Summary. The manuscript formulates OCR-based clinical report extraction as canonical key-conditioned extractive QA over an open key space. It constructs a canonical key inventory via iterative mining, normalization, clustering, and lightweight human verification, defines key coverage as a completeness metric, and reports that a 0.2B BERT model on real-world reports from >20 hospitals exhibits monotonic F1 gains with increasing coverage, reaching 0.839 (exact match) and 0.893 (boundary-tolerant) at Top-90 coverage while outperforming a fine-tuned Qwen3-0.6B baseline under exact match. The approach is claimed to be language-agnostic and suitable for low-cost on-premise deployment.
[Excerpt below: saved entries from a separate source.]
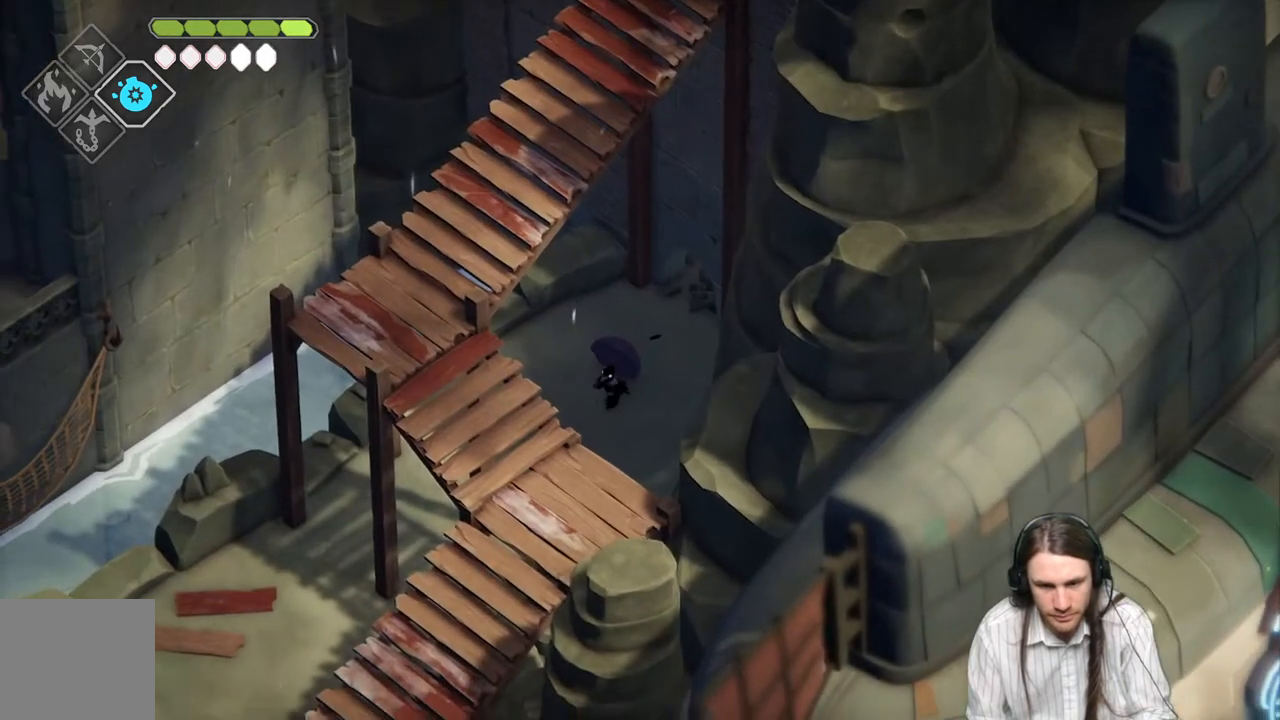
{"buttons": [], "left_stick": "down-left", "right_stick": "center", "events": [[200, "left_stick", "left"], [267, "left_stick", "down-left"]]}
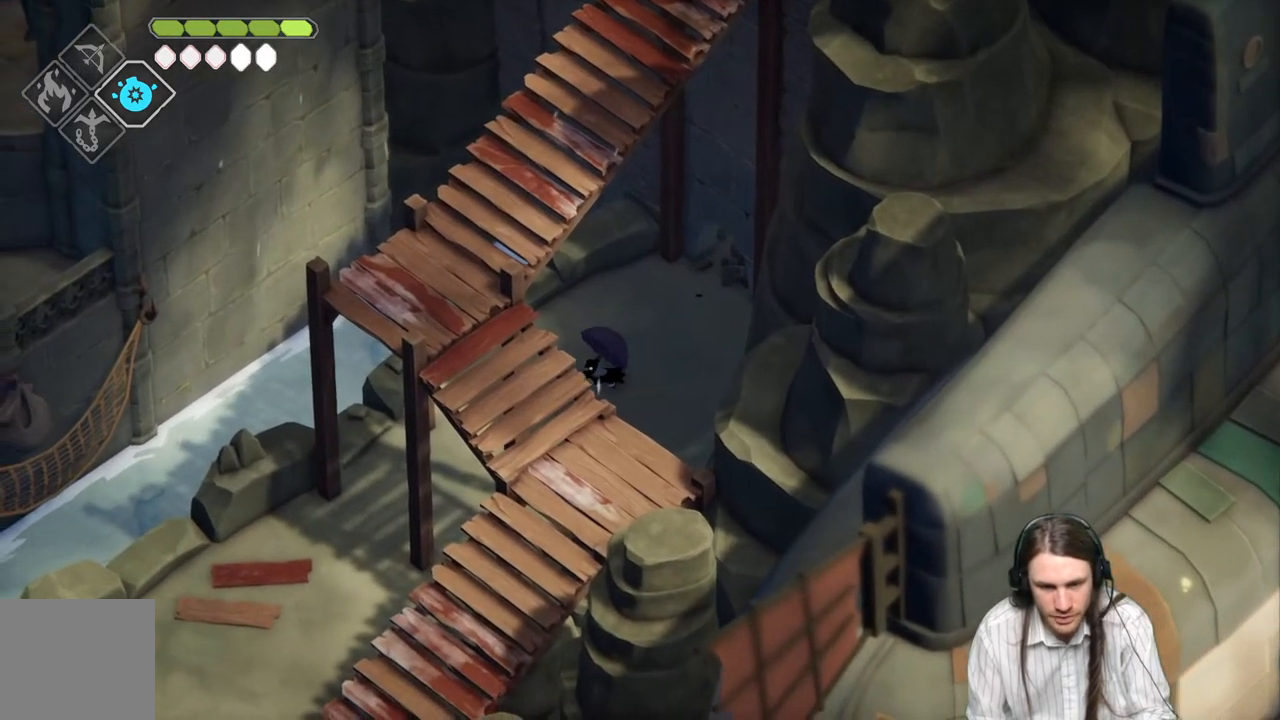
{"buttons": [], "left_stick": "down-left", "right_stick": "center", "events": []}
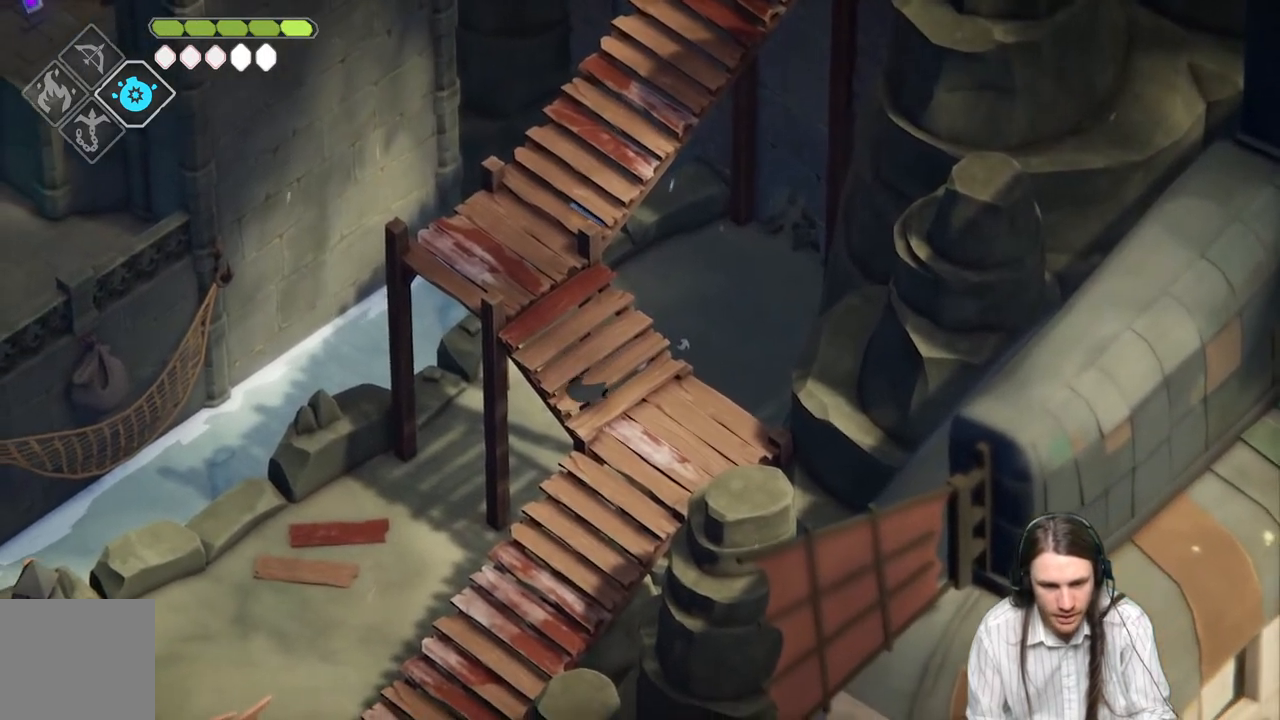
{"buttons": [], "left_stick": "down-left", "right_stick": "center", "events": [[133, "B", "down"], [383, "B", "up"]]}
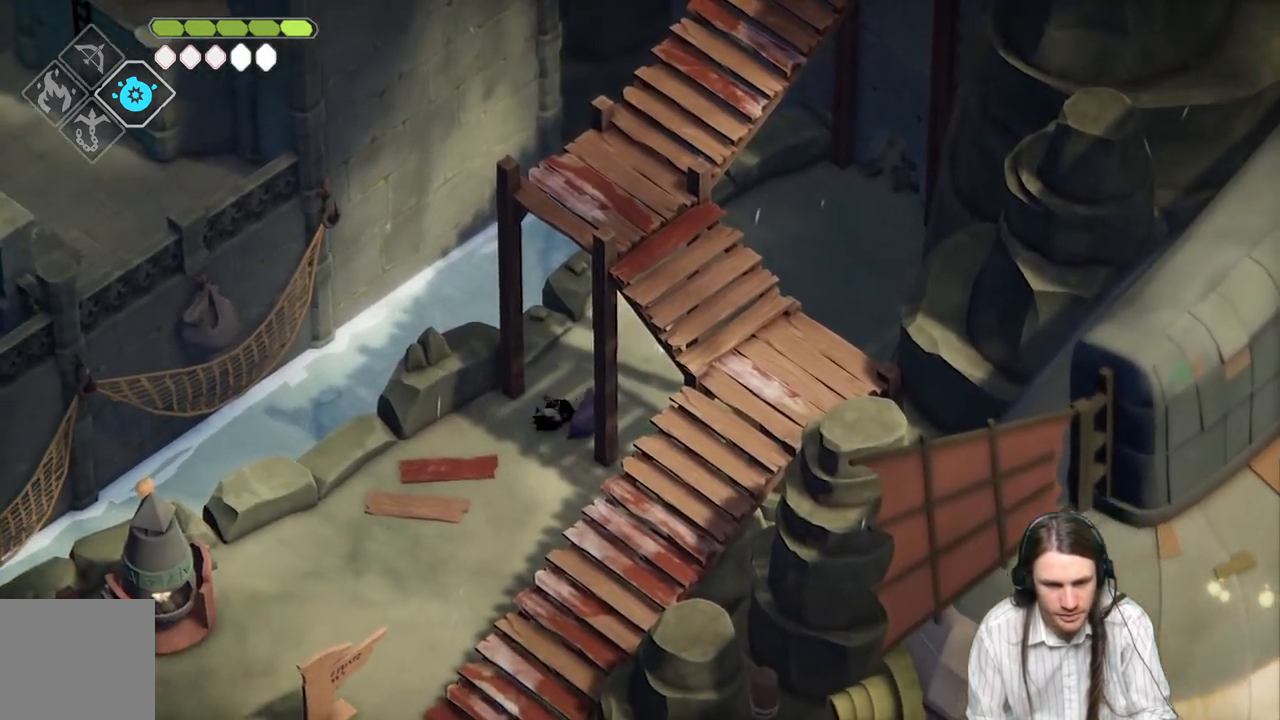
{"buttons": [], "left_stick": "down-left", "right_stick": "center", "events": []}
Significance. If the empirical results can be shown to isolate key coverage from data-volume confounds, the work would offer a practical contribution to semi-structured extraction in noisy, heterogeneous clinical documents. The multi-hospital real-world corpus is a strength, and the focus on inventory completeness provides a concrete, controllable lever for improving end-to-end performance without large models. The current presentation, however, leaves the dominance claim insufficiently supported.

major comments (2)

The central claim that key coverage is the dominant factor rests on monotonic F1 improvement with coverage (0.839/0.893 at Top-90). However, the experimental design does not hold training-set size, key-frequency distribution, or OCR noise level constant across coverage levels. Because the inventory is built iteratively from the same reports, higher coverage necessarily supplies additional annotated (key, value) pairs; no ablation or reporting of example counts per coverage threshold is described, so the observed trend may be an artifact of data volume rather than coverage per se.
The outperformance claim versus the fine-tuned Qwen3-0.6B baseline is stated only for exact match at Top-90 coverage. No full baseline results across coverage levels, statistical significance tests, or error analysis are provided, making it impossible to assess whether the 0.2B BERT model is genuinely superior or whether differences arise from the key-conditioning formulation versus other implementation details.

minor comments (3)

The abstract asserts monotonic improvement but supplies no information on the procedure used to vary or control key coverage (e.g., how the Top-90 subset was selected or whether coverage was measured on held-out data).
The lightweight human verification step is mentioned without protocol details, number of annotators, or inter-annotator agreement statistics, which are needed to evaluate the reliability of the canonical key inventory.
Dataset statistics (total reports, total keys, distribution of key frequencies) are absent from the abstract and would help readers interpret the scale of the Top-90 coverage point.

Simulated Author's Rebuttal

2 responses · 0 unresolved

We thank the referee for the constructive feedback on isolating the effect of key coverage and strengthening the baseline comparisons. The comments highlight important aspects of the experimental design that we will address in revision. Below we respond point by point.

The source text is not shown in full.